I tre templi del foro Olitorio
Legumi e ortaggi erano alla base della dieta alimentare dei romani, specie dei meno abbienti. L’uso dell’alimentazione vegetale era così diffuso che Plauto in una delle sue commedie ritrae un cuoco che lamenta ai colleghi di trattare i commensali come vacche, propinando loro erbe servite con altre erbe.
Marziale, a sua volta, tratteggia ironicamente un Romolo capace di nutrirsi di rape anche nell’aldilà. Mentre Ovidio precorre i tempi con una dichiarazione dai toni oltranzisti:
“E’ un crimine caricare la propria tavola della carne degli animali, quando si ha un giardino che produce tanti frutti della terra”
(Le Metamorfosi, XV)
Quasi tutti i romani possedevano un piccolo orto, facevano della sua coltivazione un vanto e traevano da esso gran parte del loro sostentamento. Quando l’orto era insufficiente si ricorreva al mercato delle verdure e dei legumi: il Forum Olitorium. Questo era situato nei pressi del porto tiberino e occupava la piazza compresa tra le pendici del Campidoglio, il teatro Marcello e il Tevere, fuori del circuito murario serviano:
L’importanza commerciale di quest’area era sostanziata dalla contigua presenza dei granai pubblici (nel sito attuale degli uffici dell’anagrafe) e del foro Boario. Pare che quest’ultimo, per segnalare i traffici di bovini, fosse dotato di un toro in bronzo d’Egina. Il Foro Olitorio disponeva invece di un diverso segnacolo: un elefante in marmo che per la sua collocazione era definito Elephas Herbarius.
Già verso la fine della Repubblica, il Foro Olitorio mutava la sua originaria funzione per trasformarsi in piazza monumentale. Si dotava pertanto di templi e portici e, con l’inaugurazione del teatro di Marcello (11 a.C.), si arricchiva di una bella pavimentazione in lastre di travertino. Tre grandi templi, con le loro alte facciate allineate, occupavano il versante occidentale del Foro.

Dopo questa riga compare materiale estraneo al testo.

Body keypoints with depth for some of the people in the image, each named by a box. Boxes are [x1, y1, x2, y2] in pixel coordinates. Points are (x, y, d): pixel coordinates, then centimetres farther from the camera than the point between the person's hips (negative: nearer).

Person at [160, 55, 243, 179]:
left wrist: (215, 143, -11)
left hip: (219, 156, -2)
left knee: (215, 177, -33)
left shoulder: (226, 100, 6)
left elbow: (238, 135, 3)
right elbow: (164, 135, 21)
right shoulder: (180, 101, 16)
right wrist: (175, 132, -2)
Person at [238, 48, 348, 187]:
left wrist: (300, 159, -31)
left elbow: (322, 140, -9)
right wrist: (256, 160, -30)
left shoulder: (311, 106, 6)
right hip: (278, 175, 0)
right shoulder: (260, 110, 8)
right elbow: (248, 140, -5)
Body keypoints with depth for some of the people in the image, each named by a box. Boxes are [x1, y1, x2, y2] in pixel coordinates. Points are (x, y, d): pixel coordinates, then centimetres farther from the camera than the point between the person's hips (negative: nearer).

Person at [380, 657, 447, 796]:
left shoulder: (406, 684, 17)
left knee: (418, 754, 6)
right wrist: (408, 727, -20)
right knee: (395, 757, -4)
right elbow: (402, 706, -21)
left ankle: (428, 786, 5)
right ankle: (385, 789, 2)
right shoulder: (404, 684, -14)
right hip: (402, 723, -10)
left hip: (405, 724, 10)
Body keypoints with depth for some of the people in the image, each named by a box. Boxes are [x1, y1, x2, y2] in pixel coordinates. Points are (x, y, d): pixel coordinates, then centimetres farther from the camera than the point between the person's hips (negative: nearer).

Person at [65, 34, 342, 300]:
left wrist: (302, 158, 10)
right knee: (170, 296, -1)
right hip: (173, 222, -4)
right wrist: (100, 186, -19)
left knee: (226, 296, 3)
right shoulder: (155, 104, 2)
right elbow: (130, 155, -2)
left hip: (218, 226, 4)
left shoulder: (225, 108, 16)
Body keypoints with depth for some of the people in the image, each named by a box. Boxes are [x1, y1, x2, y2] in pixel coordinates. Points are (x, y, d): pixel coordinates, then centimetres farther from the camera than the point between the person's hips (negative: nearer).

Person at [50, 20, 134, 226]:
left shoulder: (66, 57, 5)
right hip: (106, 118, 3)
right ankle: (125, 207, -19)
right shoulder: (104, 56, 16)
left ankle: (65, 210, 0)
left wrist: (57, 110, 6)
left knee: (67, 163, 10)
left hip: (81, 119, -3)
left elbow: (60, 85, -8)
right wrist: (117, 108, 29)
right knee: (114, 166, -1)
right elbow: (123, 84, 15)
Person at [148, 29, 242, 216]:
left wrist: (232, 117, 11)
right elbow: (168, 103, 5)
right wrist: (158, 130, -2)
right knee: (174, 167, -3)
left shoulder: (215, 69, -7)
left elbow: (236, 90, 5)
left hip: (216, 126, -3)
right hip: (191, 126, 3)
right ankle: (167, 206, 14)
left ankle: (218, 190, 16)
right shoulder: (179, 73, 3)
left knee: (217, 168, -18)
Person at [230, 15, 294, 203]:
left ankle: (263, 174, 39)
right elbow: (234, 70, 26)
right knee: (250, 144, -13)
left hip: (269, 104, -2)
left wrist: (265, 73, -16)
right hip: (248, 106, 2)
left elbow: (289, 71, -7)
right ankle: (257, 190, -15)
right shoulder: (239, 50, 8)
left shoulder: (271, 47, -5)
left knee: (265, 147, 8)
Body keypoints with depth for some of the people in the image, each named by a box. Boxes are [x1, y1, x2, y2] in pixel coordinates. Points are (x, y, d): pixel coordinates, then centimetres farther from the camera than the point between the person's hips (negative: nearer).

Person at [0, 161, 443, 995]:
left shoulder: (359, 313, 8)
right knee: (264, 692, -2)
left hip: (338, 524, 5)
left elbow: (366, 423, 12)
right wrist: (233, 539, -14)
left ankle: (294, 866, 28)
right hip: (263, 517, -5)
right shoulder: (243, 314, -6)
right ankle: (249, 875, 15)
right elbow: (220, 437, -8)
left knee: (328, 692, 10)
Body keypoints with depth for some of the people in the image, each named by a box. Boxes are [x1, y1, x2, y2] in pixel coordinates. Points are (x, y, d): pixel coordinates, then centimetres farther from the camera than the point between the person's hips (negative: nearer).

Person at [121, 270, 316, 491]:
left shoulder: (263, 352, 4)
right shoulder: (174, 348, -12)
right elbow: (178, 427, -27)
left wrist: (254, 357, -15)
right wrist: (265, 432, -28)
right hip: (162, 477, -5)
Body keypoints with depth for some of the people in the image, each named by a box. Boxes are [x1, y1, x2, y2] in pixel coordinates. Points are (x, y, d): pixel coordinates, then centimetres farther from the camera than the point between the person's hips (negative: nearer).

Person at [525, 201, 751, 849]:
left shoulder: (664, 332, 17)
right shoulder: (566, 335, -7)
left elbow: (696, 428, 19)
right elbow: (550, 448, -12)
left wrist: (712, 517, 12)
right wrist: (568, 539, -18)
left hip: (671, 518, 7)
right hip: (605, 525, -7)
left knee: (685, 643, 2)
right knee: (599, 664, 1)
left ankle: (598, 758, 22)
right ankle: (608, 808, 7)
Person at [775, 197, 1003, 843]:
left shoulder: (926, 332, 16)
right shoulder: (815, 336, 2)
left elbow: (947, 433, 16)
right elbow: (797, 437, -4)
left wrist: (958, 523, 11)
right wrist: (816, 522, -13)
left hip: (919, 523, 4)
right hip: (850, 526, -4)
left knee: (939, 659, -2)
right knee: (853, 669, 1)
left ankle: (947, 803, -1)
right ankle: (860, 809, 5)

Il primo era di modeste proporzioni, dorico, circondato tutt’attorno da colonne ( periptero). Il secondo, quello centrale, era anch’esso periptero ed esastilo ma di ordine ionico. Il terzo tempio, infine, sempre esastilo in facciata, sposava un ordine ionico a una tipologia italica, si presentava dunque periptero sine postico (mancante del colonnato sul lato posteriore).
Questi tre maestosi templi che vengono attribuiti, al culto della Speranza, di Giunone Sospita (salvatrice) e di Giano, si lasciano apprezzare oggi solo da uno sguardo attento. Catturati dalle pareti e dalla cripta della chiesa di San Nicola in Carcere occorre saperli individuare per comprenderne l’alto tessuto qualitativo. E allora vale la pena il viaggio nel ventre sotterraneo della chiesa che affonda le sue radici nel tempio centrale di Iuno Sospita stendendo le navi laterali negli interstizi di collegamento tra i tre templi, fino a incastonare nelle sue pareti laterali i colonnati esterni degli altri due. Un percorso per estimatori attenti che svela con la sequenza armonica degli spazi, il succedersi delle colonne, l’allineamento dei podi, i pregi di un’architettura magistrale.